▶ _What is needed_: Could you set down the data below word for word, from its first line through the line containing "Тур в рассрочку"?

==== Information given ====

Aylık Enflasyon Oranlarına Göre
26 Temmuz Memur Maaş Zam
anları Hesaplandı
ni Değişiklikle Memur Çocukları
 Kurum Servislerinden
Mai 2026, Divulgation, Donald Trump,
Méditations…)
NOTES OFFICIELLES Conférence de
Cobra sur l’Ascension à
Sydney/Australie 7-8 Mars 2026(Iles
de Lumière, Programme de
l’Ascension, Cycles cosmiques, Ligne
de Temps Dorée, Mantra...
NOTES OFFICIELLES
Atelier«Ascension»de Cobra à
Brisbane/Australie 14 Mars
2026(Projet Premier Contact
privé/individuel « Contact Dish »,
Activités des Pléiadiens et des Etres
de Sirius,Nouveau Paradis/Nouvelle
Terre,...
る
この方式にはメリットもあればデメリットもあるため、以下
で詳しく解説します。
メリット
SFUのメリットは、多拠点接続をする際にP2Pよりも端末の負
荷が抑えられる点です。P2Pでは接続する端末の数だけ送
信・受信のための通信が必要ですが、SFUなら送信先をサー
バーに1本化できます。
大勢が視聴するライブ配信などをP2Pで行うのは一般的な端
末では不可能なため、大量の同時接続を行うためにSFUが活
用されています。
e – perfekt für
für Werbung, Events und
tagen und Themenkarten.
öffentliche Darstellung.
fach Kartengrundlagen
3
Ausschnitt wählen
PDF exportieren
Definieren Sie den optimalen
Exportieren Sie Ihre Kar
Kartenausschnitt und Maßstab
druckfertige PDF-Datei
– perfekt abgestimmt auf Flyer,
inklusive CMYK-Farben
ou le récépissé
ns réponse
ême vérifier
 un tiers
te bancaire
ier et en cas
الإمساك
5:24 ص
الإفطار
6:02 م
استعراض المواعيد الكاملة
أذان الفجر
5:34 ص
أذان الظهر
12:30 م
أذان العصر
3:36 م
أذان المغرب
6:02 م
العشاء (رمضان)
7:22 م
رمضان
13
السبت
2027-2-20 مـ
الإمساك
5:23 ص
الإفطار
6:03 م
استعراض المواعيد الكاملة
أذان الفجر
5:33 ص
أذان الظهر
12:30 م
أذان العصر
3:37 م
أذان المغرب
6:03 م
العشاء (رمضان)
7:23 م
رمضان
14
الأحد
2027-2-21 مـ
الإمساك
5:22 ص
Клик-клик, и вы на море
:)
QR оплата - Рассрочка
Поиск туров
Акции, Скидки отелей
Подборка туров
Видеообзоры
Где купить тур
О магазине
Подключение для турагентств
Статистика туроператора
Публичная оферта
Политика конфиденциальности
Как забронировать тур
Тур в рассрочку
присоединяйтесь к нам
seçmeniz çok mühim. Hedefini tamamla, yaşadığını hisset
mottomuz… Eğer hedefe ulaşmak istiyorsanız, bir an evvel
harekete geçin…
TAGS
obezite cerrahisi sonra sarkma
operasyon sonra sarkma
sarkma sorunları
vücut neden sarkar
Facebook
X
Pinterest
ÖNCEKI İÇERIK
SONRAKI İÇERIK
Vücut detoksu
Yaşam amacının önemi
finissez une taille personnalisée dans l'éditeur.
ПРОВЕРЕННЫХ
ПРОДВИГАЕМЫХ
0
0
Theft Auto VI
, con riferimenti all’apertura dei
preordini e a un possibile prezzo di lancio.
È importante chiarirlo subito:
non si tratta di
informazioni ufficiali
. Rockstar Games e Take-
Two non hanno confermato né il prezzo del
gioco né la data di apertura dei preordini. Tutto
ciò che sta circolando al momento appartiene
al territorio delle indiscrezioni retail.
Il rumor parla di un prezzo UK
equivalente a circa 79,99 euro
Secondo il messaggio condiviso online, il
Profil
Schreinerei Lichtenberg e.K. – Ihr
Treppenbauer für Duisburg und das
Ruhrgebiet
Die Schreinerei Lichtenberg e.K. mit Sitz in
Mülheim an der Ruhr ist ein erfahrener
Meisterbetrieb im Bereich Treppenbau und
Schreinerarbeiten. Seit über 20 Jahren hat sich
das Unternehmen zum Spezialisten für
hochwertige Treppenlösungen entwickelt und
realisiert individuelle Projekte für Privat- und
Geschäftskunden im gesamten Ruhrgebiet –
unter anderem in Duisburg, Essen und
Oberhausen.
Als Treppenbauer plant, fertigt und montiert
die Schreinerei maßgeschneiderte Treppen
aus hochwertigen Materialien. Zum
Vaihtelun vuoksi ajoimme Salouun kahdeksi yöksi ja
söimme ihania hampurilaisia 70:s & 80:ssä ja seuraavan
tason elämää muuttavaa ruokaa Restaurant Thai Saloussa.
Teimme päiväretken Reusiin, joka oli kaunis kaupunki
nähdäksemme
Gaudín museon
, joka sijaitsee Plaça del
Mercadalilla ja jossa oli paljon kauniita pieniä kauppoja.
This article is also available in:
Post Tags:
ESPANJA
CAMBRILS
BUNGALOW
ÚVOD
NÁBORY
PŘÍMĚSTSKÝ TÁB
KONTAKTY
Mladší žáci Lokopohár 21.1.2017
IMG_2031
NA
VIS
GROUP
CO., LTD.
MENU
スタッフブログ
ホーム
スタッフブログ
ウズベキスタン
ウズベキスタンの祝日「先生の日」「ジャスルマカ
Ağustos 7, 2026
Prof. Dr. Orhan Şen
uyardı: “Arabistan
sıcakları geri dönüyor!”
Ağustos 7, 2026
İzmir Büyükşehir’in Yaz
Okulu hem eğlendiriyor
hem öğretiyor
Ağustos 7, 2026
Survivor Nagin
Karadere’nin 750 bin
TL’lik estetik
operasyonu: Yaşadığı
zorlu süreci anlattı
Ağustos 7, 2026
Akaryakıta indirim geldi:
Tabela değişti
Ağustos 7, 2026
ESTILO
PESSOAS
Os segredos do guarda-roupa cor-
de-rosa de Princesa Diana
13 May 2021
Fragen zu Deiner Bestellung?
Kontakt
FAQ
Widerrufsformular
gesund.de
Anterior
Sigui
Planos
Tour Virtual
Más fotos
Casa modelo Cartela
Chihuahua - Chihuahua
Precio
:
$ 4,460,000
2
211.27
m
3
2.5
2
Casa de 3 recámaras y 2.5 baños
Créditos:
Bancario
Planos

====

▶ _Answer to the problem_:
Aylık Enflasyon Oranlarına Göre
26 Temmuz Memur Maaş Zam
anları Hesaplandı
ni Değişiklikle Memur Çocukları
 Kurum Servislerinden
Mai 2026, Divulgation, Donald Trump,
Méditations…)
NOTES OFFICIELLES Conférence de
Cobra sur l’Ascension à
Sydney/Australie 7-8 Mars 2026(Iles
de Lumière, Programme de
l’Ascension, Cycles cosmiques, Ligne
de Temps Dorée, Mantra...
NOTES OFFICIELLES
Atelier«Ascension»de Cobra à
Brisbane/Australie 14 Mars
2026(Projet Premier Contact
privé/individuel « Contact Dish »,
Activités des Pléiadiens et des Etres
de Sirius,Nouveau Paradis/Nouvelle
Terre,...
る
この方式にはメリットもあればデメリットもあるため、以下
で詳しく解説します。
メリット
SFUのメリットは、多拠点接続をする際にP2Pよりも端末の負
荷が抑えられる点です。P2Pでは接続する端末の数だけ送
信・受信のための通信が必要ですが、SFUなら送信先をサー
バーに1本化できます。
大勢が視聴するライブ配信などをP2Pで行うのは一般的な端
末では不可能なため、大量の同時接続を行うためにSFUが活
用されています。
e – perfekt für
für Werbung, Events und
tagen und Themenkarten.
öffentliche Darstellung.
fach Kartengrundlagen
3
Ausschnitt wählen
PDF exportieren
Definieren Sie den optimalen
Exportieren Sie Ihre Kar
Kartenausschnitt und Maßstab
druckfertige PDF-Datei
– perfekt abgestimmt auf Flyer,
inklusive CMYK-Farben
ou le récépissé
ns réponse
ême vérifier
 un tiers
te bancaire
ier et en cas
الإمساك
5:24 ص
الإفطار
6:02 م
استعراض المواعيد الكاملة
أذان الفجر
5:34 ص
أذان الظهر
12:30 م
أذان العصر
3:36 م
أذان المغرب
6:02 م
العشاء (رمضان)
7:22 م
رمضان
13
السبت
2027-2-20 مـ
الإمساك
5:23 ص
الإفطار
6:03 م
استعراض المواعيد الكاملة
أذان الفجر
5:33 ص
أذان الظهر
12:30 م
أذان العصر
3:37 م
أذان المغرب
6:03 م
العشاء (رمضان)
7:23 م
رمضان
14
الأحد
2027-2-21 مـ
الإمساك
5:22 ص
Клик-клик, и вы на море
:)
QR оплата - Рассрочка
Поиск туров
Акции, Скидки отелей
Подборка туров
Видеообзоры
Где купить тур
О магазине
Подключение для турагентств
Статистика туроператора
Публичная оферта
Политика конфиденциальности
Как забронировать тур
Тур в рассрочку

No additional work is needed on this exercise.